*TASKS TO COMPLETE*.
a) Could you copy the passage on Harvard's relay swims word for word, beginning at the words "The Crimson met" and stopping after "the same event."?
b) Could you continue the passage on Harvard's relay swims from where it stops?

*PASSAGE FOR REVIEW*.
= Beginning of Section =
In the 400-yard medley relay on March 24, Cromwell’s opening leg put the Crimson into third place in the consolation final. His 100-yard backstroke time of 0:48.19 was just 0.22 seconds behind leader and perennial title contender Georgia. Eventually, however, Harvard found it difficult to keep up with a field dominated by pure sprinters and fell slightly off the pace.

“It was difficult for us,” Cole said. “For me, for example, I’m not a sprinter and I’m not used to those distances. When you’re swimming against guys that are breaking American records, that’s difficult.”

The Crimson met similar competition in the 800-yard freestyle relay, where Florida swimmers that had established the NCAA and US Open records earlier in the year torched the field by over 1.5 seconds. The Harvard relay again came in 15th despite battling the nation’s best sprinters, including Gators freestyler Ryan Lochte—a 2004 Olympic gold medalist in the same event.

“We knew we weren’t going to be one of the top teams as far as relays go,” Rathgeber said. “I know we didn’t really know what we were going to get when we walked in there, but we made the consolation heat and held our own against the top teams in the country and got some points out of it.”
= End of Section =
*GIVEN INFORMATION*.
= Beginning of Section =
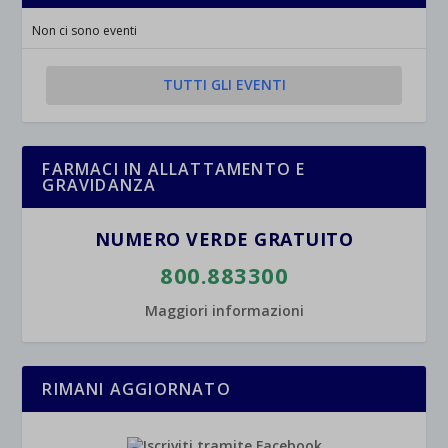
Non ci sono eventi
TUTTI GLI EVENTI
FARMACI IN ALLATTAMENTO E
GRAVIDANZA
NUMERO VERDE GRATUITO
800.883300
Maggiori informazioni
RIMANI AGGIORNATO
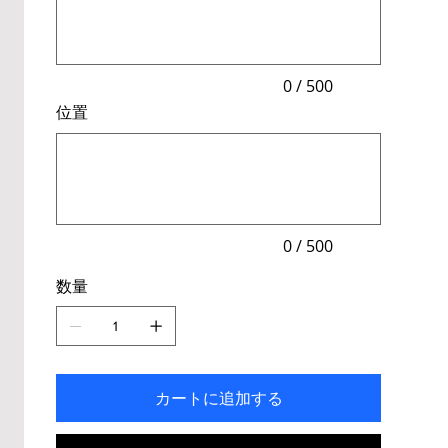
文
字
ま
で
入
力
0 / 500
で
位置
き
ま
最
す。
大
500
文
字
ま
で
入
力
0 / 500
で
き
数量
ま
す。
カートに追加する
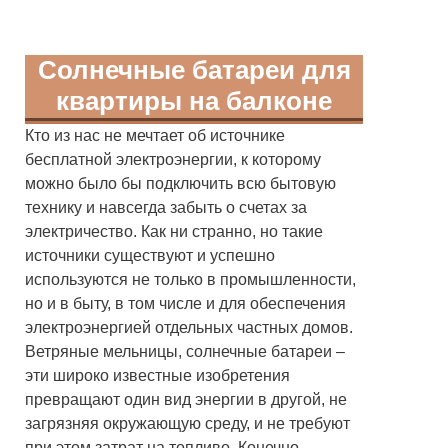
Солнечные батареи для
квартиры на балконе
Кто из нас не мечтает об источнике
бесплатной электроэнергии, к которому
можно было бы подключить всю бытовую
технику и навсегда забыть о счетах за
электричество. Как ни странно, но такие
источники существуют и успешно
используются не только в промышленности,
но и в быту, в том числе и для обеспечения
электроэнергией отдельных частных домов.
Ветряные мельницы, солнечные батареи –
эти широко известные изобретения
превращают один вид энергии в другой, не
загрязняя окружающую среду, и не требуют
при этом затрат на топливо. Конечно,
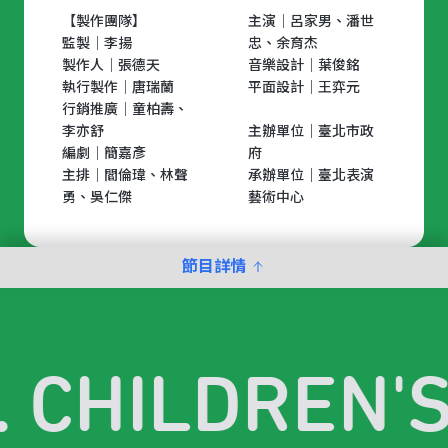
【製作團隊】
主演│呂家男、潘世
監製│李揚
忠、余育杰
製作人│張德天
音樂設計│葉俊銘
執行製作│唐瑞蘭
平面設計│王弈元
行銷推廣│童柏壽、
李亦舒
主辦單位｜臺北市政
編劇│簡嘉彥
府
主排│閻倫瑋、林聲
承辦單位｜臺北表演
勇、吳仁傑
藝術中心
節目詳情
. CHILDREN'S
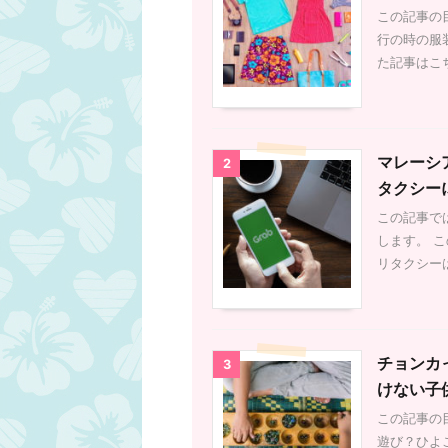
充電したいな～と思
この記事の目
続
は充電できません。
行の時の服
と違います。マレー
た記事はこ
数、プラグの違いに
レーシアのコンセン
違います。プラグの
本のプラグの形状 
状 このスイッチ、
マレーシ
ク！電圧が高いので
2
油断はダメです。変
タクシー
応電圧を確認して2
この記事で
があれば使える対応可能
します。 こ
リタクシー
チョンカ
3
けない子
この記事の目
遊び？ひよ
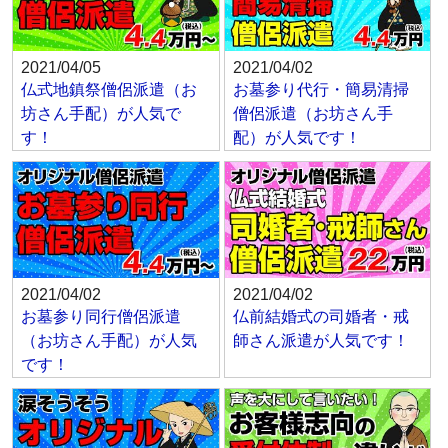
2021/04/05
2021/04/02
仏式地鎮祭僧侶派遣（お
お墓参り代行・簡易清掃
坊さん手配）が人気で
僧侶派遣（お坊さん手
す！
配）が人気です！
2021/04/02
2021/04/02
お墓参り同行僧侶派遣
仏前結婚式の司婚者・戒
（お坊さん手配）が人気
師さん派遣が人気です！
です！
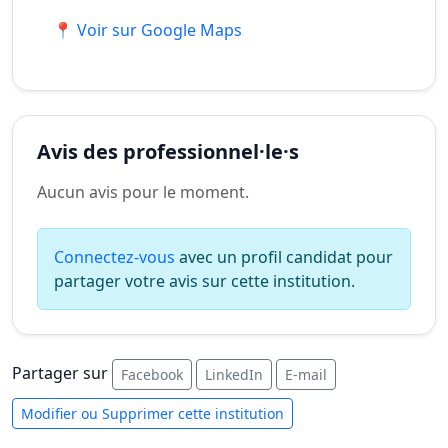
📍 Voir sur Google Maps
Avis des professionnel·le·s
Aucun avis pour le moment.
Connectez-vous
avec un profil candidat pour
partager votre avis sur cette institution.
Partager sur
Facebook
LinkedIn
E-mail
Modifier ou Supprimer cette institution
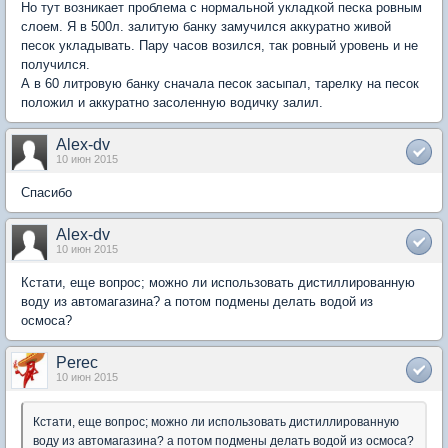
Но тут возникает проблема с нормальной укладкой песка ровным
слоем. Я в 500л. залитую банку замучился аккуратно живой
песок укладывать. Пару часов возился, так ровный уровень и не
получился.
А в 60 литровую банку сначала песок засыпал, тарелку на песок
положил и аккуратно засоленную водичку залил.
Alex-dv
10 июн 2015
Спасибо
Alex-dv
10 июн 2015
Кстати, еще вопрос; можно ли использовать дистиллированную
воду из автомагазина? а потом подмены делать водой из
осмоса?
Perec
10 июн 2015
Кстати, еще вопрос; можно ли использовать дистиллированную
воду из автомагазина? а потом подмены делать водой из осмоса?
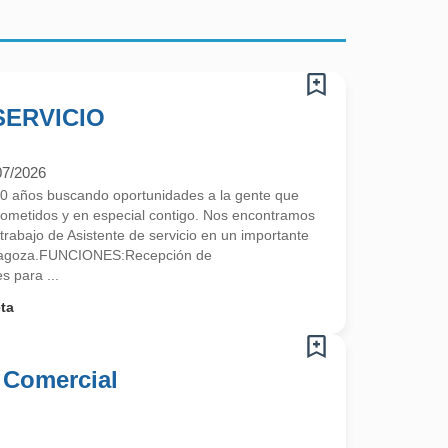
SERVICIO
07/2026
 años buscando oportunidades a la gente que
ometidos y en especial contigo. Nos encontramos
rabajo de Asistente de servicio en un importante
aragoza.FUNCIONES:Recepción de
 para ...
ta
 Comercial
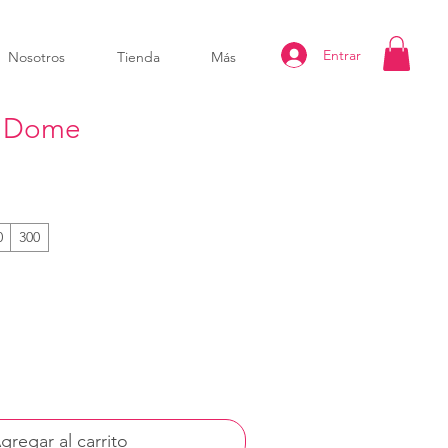
Entrar
Nosotros
Tienda
Más
d Dome
0
300
gregar al carrito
= End of Section =
*RESPONSES TO THE TASKS*.
a)
The Crimson met similar competition in the 800-yard freestyle relay, where Florida swimmers that had established the NCAA and US Open records earlier in the year torched the field by over 1.5 seconds. The Harvard relay again came in 15th despite battling the nation’s best sprinters, including Gators freestyler Ryan Lochte—a 2004 Olympic gold medalist in the same event.

b)
Rathgeber and company proved similarly resilient in Olympic-caliber individual competition as well. Over the weekend, 10 individual University of Minnesota pool records fell and new NCAA marks were established in the 50-yard freestyle, 100-yard freestyle, and 200-yard individual medley.

Rathgeber swam to a 26th-place finish in the 200-yard individual medley preliminaries March 24 with a time of 1:48.23.

The next day, Rathgeber equaled that performance, finishing 26th in the 400-yard IM medley despite entering competition seeded 32nd. He touched the wall in 3:54.73, well ahead of two swimmers each from national powers Texas and Florida.

“[This meet] was an eye-opener for me,” Rathgeber said. “[Coach Tim Murphy] came over and said to me, ‘It’s not really how you perform, but what you get out of this meet.’ This meet really opened me up to the possibilities of the future and how I can train for it.”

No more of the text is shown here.